TO DO: Please return the lines below verbatim, beginning at the one that has "and then you" and stopping after the one that has "value of the pvc", and add no other lines.

START MATERIAL SHOWN

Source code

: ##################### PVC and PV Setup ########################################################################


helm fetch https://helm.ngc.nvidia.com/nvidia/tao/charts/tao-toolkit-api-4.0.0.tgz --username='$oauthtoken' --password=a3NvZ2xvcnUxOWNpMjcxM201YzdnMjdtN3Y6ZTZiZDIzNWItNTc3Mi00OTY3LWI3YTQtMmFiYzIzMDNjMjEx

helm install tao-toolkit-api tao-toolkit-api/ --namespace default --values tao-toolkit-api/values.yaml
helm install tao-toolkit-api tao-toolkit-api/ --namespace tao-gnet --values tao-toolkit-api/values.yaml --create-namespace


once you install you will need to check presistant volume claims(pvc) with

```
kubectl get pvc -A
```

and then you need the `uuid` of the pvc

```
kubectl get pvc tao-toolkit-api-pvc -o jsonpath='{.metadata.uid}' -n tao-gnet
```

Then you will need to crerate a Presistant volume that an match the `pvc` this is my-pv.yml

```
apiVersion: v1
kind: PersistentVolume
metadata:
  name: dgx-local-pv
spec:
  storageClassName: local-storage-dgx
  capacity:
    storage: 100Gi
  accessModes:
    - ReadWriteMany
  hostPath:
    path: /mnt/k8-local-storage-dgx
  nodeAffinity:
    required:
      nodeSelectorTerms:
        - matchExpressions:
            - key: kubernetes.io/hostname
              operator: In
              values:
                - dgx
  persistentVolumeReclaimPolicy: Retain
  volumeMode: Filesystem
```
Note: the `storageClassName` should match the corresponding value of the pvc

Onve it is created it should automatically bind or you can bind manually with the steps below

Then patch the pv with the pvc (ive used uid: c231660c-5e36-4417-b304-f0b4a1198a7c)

END MATERIAL SHOWN

RESPONSE AREA:
and then you need the `uuid` of the pvc

```
kubectl get pvc tao-toolkit-api-pvc -o jsonpath='{.metadata.uid}' -n tao-gnet
```

Then you will need to crerate a Presistant volume that an match the `pvc` this is my-pv.yml

```
apiVersion: v1
kind: PersistentVolume
metadata:
  name: dgx-local-pv
spec:
  storageClassName: local-storage-dgx
  capacity:
    storage: 100Gi
  accessModes:
    - ReadWriteMany
  hostPath:
    path: /mnt/k8-local-storage-dgx
  nodeAffinity:
    required:
      nodeSelectorTerms:
        - matchExpressions:
            - key: kubernetes.io/hostname
              operator: In
              values:
                - dgx
  persistentVolumeReclaimPolicy: Retain
  volumeMode: Filesystem
```
Note: the `storageClassName` should match the corresponding value of the pvc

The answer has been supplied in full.